While there's increasing consensus that AI-assisted and AI-native software engineering increases productivity, there is no consensus on how to measure the productivity and efficiency gains from AI. While there's a temporary respite from justifying AI ROI, over time it's important to effectively measure ROI to ensure AI investments are appropriately sized.
AI Hype Metrics
Would a customer pay more because you added 10,000 lines of code or increased the number of PRs? If not, those are not the metrics that matter.
What we're seeing so far is people falling back on measures that are known to be bad productivity metrics. For example, thousand lines of code, or KLOC, was proven to be a poor measure of software engineering productivity decades ago. The story of KLOC goes back to the origin story of Microsoft. In the 1980s IBM measured productivity based on KLOC and did not want to pay Microsoft for code that was more efficient and had fewer lines of code. When we see people in 2026 use lines of code generated as a proxy for productivity, we know that that's not a great measure of productivity, nor is it a good measure of value creation.
KLOC does not measure productivity. Nor does it measure value creation.
Another proxy for productivity used recently has been the number of pull requests (PRs) per engineer per day. Anyone who has managed an engineering org can tell you that productivity metrics should not be easily gameable. The number of PRs is easily gameable. Split every PR in two and you've "doubled output". In this situation, the metric is completely valueless for measuring human and AI-assisted productivity.
Another issue with using PRs as a productivity metric is that the metric does not account for what's in the PR. Are these small, focused PRs that are important to the business? Or do the PRs contain low-value busy work? Essentially, the problem with counting PRs is that they don't capture any sense of value. People could be very busy doing the wrong things that do not help the business.

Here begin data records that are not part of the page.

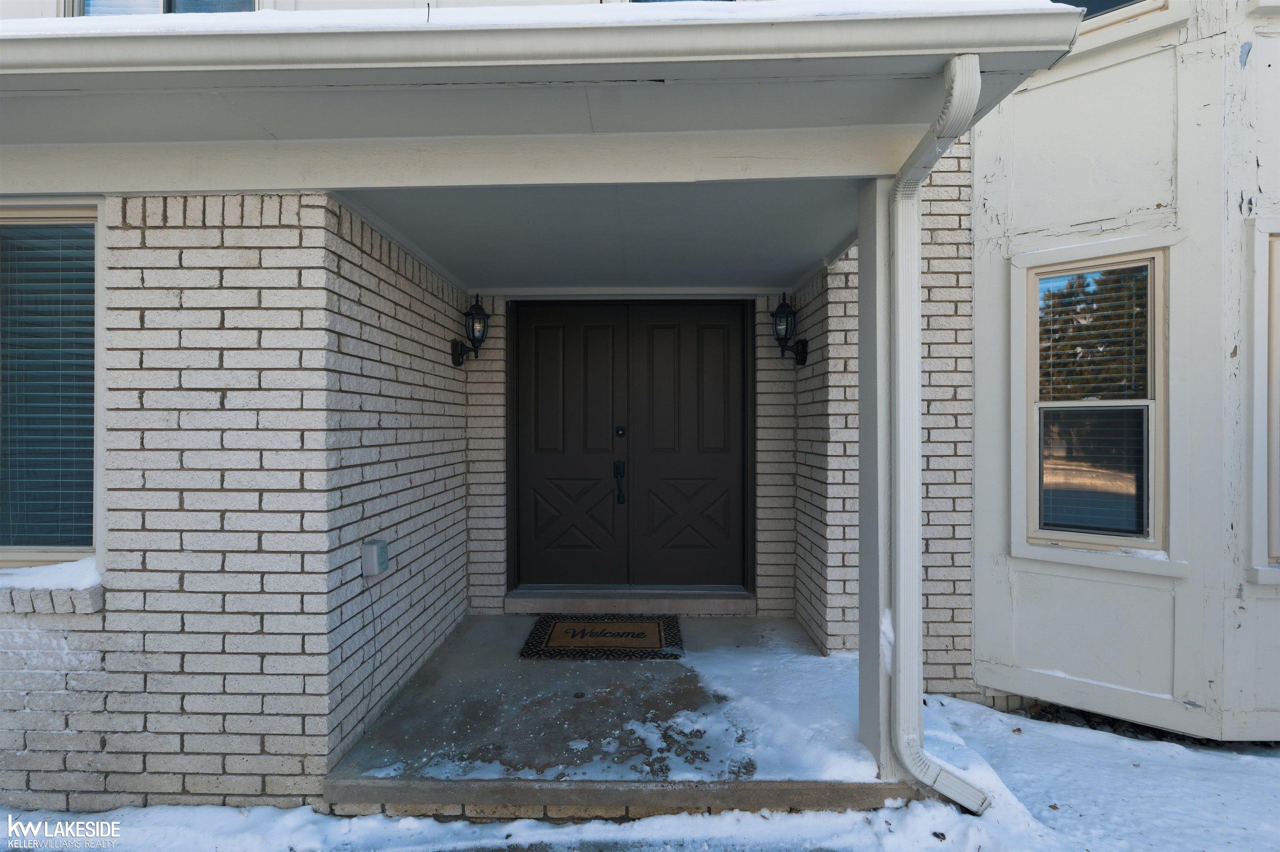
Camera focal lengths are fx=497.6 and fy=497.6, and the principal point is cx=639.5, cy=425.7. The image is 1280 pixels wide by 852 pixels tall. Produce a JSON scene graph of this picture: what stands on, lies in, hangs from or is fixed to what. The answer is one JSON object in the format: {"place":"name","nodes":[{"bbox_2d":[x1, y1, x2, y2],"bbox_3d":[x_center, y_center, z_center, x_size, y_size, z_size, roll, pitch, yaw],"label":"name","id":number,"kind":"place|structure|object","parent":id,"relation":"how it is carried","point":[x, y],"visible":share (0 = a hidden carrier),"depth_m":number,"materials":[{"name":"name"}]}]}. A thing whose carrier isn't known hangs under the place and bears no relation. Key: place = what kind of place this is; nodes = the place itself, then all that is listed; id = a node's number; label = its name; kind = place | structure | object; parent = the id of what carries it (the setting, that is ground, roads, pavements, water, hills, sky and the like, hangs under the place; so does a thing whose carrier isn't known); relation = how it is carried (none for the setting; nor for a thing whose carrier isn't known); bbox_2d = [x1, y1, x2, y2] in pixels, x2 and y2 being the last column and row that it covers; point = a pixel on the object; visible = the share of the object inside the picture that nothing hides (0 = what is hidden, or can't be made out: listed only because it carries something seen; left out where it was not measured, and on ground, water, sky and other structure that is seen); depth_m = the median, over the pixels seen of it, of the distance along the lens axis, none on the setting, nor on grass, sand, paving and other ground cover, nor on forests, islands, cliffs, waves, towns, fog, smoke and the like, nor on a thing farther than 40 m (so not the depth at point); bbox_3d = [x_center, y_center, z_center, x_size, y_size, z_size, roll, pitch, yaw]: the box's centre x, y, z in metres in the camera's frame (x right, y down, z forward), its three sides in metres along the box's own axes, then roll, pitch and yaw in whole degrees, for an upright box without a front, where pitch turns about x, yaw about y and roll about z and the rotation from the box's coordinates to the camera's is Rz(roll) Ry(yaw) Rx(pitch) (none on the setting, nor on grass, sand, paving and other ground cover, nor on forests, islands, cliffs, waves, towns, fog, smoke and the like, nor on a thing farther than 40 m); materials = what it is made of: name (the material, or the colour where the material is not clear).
{"place":"outdoors","nodes":[
{"label":"outdoors","id":0,"kind":"place"},
{"bbox_2d":[0,200,336,814],"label":"brick wall","id":1,"kind":"structure","parent":0,"point":[249,264],"depth_m":2.04,"materials":[{"name":"brick"}]},
{"bbox_2d":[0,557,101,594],"label":"snow","id":2,"kind":"structure","parent":1,"relation":"attached to","point":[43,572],"materials":[{"name":"white snow"}]},
{"bbox_2d":[0,203,104,565],"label":"left window","id":3,"kind":"structure","parent":1,"relation":"in","point":[36,553],"depth_m":2.16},
{"bbox_2d":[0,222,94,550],"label":"window blind","id":4,"kind":"object","parent":3,"relation":"attached to","point":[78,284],"visible":0.78,"depth_m":2.16,"materials":[{"name":"teal"}]},
{"bbox_2d":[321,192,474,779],"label":"brick wall","id":5,"kind":"structure","parent":0,"point":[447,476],"depth_m":2.61,"materials":[{"name":"brick"}]},
{"bbox_2d":[361,539,389,576],"bbox_3d":[-1.252,0.630,2.370,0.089,0.151,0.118,0,0,1],"label":"electrical outlet","id":6,"kind":"object","parent":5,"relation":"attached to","point":[374,548],"visible":0.98,"depth_m":2.32,"materials":[{"name":"grey plastic"}]},
{"bbox_2d":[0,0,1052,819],"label":"house","id":7,"kind":"structure","parent":0,"point":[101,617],"depth_m":2.21,"materials":[{"name":"white brick"}]},
{"bbox_2d":[71,0,257,15],"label":"upper window","id":8,"kind":"structure","parent":7,"relation":"in","point":[246,1],"depth_m":3.06,"materials":[{"name":"glass"}]},
{"bbox_2d":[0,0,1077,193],"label":"porch roof","id":9,"kind":"structure","parent":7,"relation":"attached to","point":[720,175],"depth_m":1.78,"materials":[{"name":"paint"}]},
{"bbox_2d":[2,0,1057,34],"label":"snow","id":10,"kind":"structure","parent":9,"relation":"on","point":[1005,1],"materials":[{"name":"white"}]},
{"bbox_2d":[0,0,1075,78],"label":"gutter","id":11,"kind":"object","parent":9,"relation":"attached to","point":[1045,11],"visible":0.99,"depth_m":1.51,"materials":[{"name":"white metal"}]},
{"bbox_2d":[886,48,988,823],"bbox_3d":[1.132,0.086,1.858,0.204,2.686,0.586,0,0,1],"label":"downspout","id":12,"kind":"object","parent":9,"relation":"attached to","point":[958,83],"visible":0.98,"depth_m":1.97,"materials":[{"name":"white metal"}]},
{"bbox_2d":[334,181,864,291],"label":"porch ceiling","id":13,"kind":"structure","parent":0,"point":[792,267],"materials":[{"name":"white paint"}]},
{"bbox_2d":[324,612,899,818],"label":"porch floor","id":14,"kind":"structure","parent":0,"point":[790,625],"materials":[{"name":"grey concrete"}]},
{"bbox_2d":[519,612,685,659],"bbox_3d":[-0.243,1.466,3.513,1.103,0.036,0.704,0,0,1],"label":"doormat","id":15,"kind":"object","parent":14,"relation":"on","point":[542,622],"visible":0.99,"depth_m":3.43,"materials":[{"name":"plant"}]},
{"bbox_2d":[506,587,756,615],"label":"door step","id":16,"kind":"structure","parent":14,"relation":"on","point":[670,605],"depth_m":3.84,"materials":[{"name":"grey stone"}]},
{"bbox_2d":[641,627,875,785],"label":"snow patch","id":17,"kind":"object","parent":14,"relation":"on","point":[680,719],"visible":0.6,"depth_m":2.50,"materials":[{"name":"white snow"}]},
{"bbox_2d":[855,176,894,780],"bbox_3d":[1.072,0.215,2.165,0.216,2.414,0.263,0,0,1],"label":"porch column","id":18,"kind":"structure","parent":14,"relation":"on","point":[878,612],"depth_m":2.13,"materials":[{"name":"white paint"}]},
{"bbox_2d":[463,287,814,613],"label":"back wall","id":19,"kind":"structure","parent":0,"point":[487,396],"depth_m":3.87,"materials":[{"name":"brick"}]},
{"bbox_2d":[450,292,491,366],"bbox_3d":[-1.199,-0.690,3.585,0.252,0.554,0.244,0,0,1],"label":"wall lantern","id":20,"kind":"object","parent":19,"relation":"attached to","point":[479,309],"visible":0.99,"depth_m":3.55,"materials":[{"name":"black metal"}]},
{"bbox_2d":[509,301,753,593],"bbox_3d":[-0.093,0.215,4.112,2.293,2.479,0.179,0,0,1],"label":"double door","id":21,"kind":"structure","parent":19,"relation":"in","point":[715,351],"depth_m":4.10,"materials":[{"name":"black"}]},
{"bbox_2d":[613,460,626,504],"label":"door handle","id":22,"kind":"object","parent":21,"relation":"attached to","point":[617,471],"visible":0.98,"depth_m":3.94,"materials":[{"name":"black metal"}]},
{"bbox_2d":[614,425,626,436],"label":"door lock","id":23,"kind":"object","parent":21,"relation":"attached to","point":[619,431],"visible":0.94,"depth_m":3.82,"materials":[{"name":"black metal"}]},
{"bbox_2d":[769,292,808,366],"bbox_3d":[1.052,-0.677,3.559,0.245,0.543,0.249,0,0,1],"label":"wall lantern","id":24,"kind":"object","parent":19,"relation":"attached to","point":[785,306],"visible":0.99,"depth_m":3.52,"materials":[{"name":"black metal"}]},
{"bbox_2d":[0,686,1279,851],"label":"snowy ground","id":25,"kind":"structure","parent":0,"point":[1000,716],"materials":[{"name":"white snow"}]},
{"bbox_2d":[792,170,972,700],"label":"brick wall","id":26,"kind":"structure","parent":0,"point":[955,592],"depth_m":2.93,"materials":[{"name":"brick"}]},
{"bbox_2d":[970,0,1279,742],"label":"house wall","id":27,"kind":"structure","parent":0,"point":[1253,51],"depth_m":2.56,"materials":[{"name":"paint"}]},
{"bbox_2d":[1010,238,1174,566],"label":"window","id":28,"kind":"structure","parent":27,"relation":"in","point":[1035,371],"depth_m":2.60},
{"bbox_2d":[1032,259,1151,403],"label":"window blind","id":29,"kind":"object","parent":28,"relation":"attached to","point":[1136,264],"visible":0.85,"depth_m":2.61,"materials":[{"name":"white"}]},
{"bbox_2d":[1054,0,1171,32],"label":"upper window","id":30,"kind":"structure","parent":27,"relation":"in","point":[1108,1],"depth_m":2.69,"materials":[{"name":"white"}]},
{"bbox_2d":[1246,217,1279,584],"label":"window","id":31,"kind":"structure","parent":27,"relation":"in","point":[1273,438],"depth_m":2.41,"materials":[{"name":"white"}]}
]}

Counting the number of PRs is easily gameable and does not capture any sense of value.
If an organization is deadset on using PRs as a metric, then one option is to only count PRs that are tied to work approved by a product manager (PM). This ensures that the PRs have been prioritized and tied to a hypothesis on business value creation.

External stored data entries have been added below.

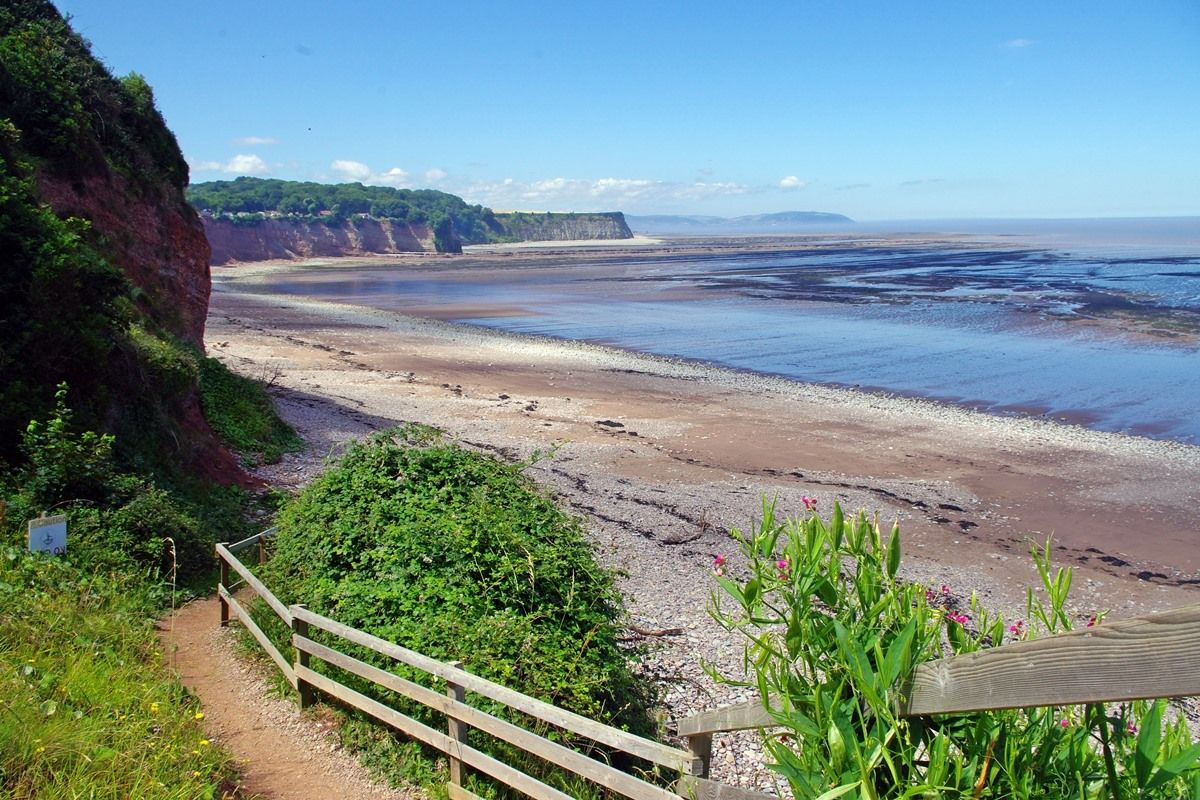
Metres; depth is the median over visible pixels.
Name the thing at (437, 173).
cloud
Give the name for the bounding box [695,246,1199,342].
reef
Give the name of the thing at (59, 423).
shrub
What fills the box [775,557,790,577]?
pink flower
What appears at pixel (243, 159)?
cloud
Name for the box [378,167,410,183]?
cloud
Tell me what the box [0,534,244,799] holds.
grass
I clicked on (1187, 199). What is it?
sky
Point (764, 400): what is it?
pebble beach
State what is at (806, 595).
flowering plant
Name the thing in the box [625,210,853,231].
distant hill
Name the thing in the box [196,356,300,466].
shrub
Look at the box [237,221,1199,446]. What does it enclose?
sea
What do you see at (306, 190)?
trees
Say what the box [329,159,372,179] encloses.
cloud
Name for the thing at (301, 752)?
dirt path
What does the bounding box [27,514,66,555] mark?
sign
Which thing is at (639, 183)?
cloud
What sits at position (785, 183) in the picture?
cloud
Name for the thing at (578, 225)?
cliff
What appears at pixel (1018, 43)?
cloud
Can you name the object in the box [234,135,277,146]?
cloud
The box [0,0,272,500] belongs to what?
cliff
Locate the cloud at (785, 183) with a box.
[778,175,804,189]
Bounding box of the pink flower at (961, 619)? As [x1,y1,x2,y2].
[945,609,969,626]
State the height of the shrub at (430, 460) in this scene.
2.453 m
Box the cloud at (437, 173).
[423,168,448,181]
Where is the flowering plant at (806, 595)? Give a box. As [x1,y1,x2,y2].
[690,489,1199,799]
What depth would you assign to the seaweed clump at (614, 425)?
21.87 m
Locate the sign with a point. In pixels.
(55, 528)
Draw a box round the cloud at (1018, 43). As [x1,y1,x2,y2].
[1000,37,1034,48]
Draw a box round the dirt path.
[159,597,416,799]
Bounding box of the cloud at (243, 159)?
[188,154,272,176]
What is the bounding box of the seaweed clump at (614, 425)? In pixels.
[596,418,625,428]
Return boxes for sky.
[50,0,1199,221]
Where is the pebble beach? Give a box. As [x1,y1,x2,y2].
[196,273,1198,793]
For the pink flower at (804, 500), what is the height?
0.058 m
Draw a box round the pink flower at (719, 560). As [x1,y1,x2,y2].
[712,553,726,574]
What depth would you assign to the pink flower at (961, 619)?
2.69 m
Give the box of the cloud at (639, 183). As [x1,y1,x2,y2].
[456,176,756,204]
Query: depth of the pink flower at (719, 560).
3.45 m
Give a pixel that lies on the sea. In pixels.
(520, 327)
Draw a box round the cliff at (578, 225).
[489,212,634,241]
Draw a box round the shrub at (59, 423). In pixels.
[18,383,120,505]
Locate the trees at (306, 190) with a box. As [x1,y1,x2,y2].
[189,177,492,230]
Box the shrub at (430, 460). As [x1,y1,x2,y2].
[252,428,662,738]
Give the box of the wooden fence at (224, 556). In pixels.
[217,531,701,799]
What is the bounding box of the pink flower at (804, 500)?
[801,495,817,510]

A Proposed Efficiency Metric
Prior to IPO at a previous company, we spent considerable time thinking about and defining engineering efficiency metrics. Ultimately, a good engineering efficiency metric should capture business value creation. After all, we're measuring efficiency, not activity.
While it's tempting to isolate Engineering from Product and Design, the three are inextricably connected. By looking at the Product Development Lifecycle (PDLC) and not limiting ourselves to the Software Development Lifecycle (SDLC), we find that a Product Requirements Document (PRD) captures customer value. From this nugget of truth, we can extract the value creation metric embedded in the PDLC to measure Engineering productivity.
Now, you may point out that the value creation / productivity metric embedded in the PRD is cross-functional and therefore does not isolate Engineering. True, and that is exactly the point. In a scaled organization, efficiency, productivity, and value creation are cross-functional.
Key point: In a scaled organization, efficiency, productivity, and value creation metrics are cross-functional.
It's likely that you noticed that measuring AI-enabled productivity gains are organization specific. There's no one size fits all productivity metric that will capture all the nuances of your organization. Is your value creation based on customer usage of a new feature? Adoption by F50 customers? Is it increased retention? Whatever the metric, use a measurement of how your organization creates customer value to track how much AI-assisted and AI-native software engineering has increased productivity.
The bottom line is that it's extremely important to measure efficiency, not activity. As AI usage expands in your organization, maintain a firm understanding of what actually matters to the business and customers. How can you measure it? How can you instrument this? How can you use AI to do more of the things that matter?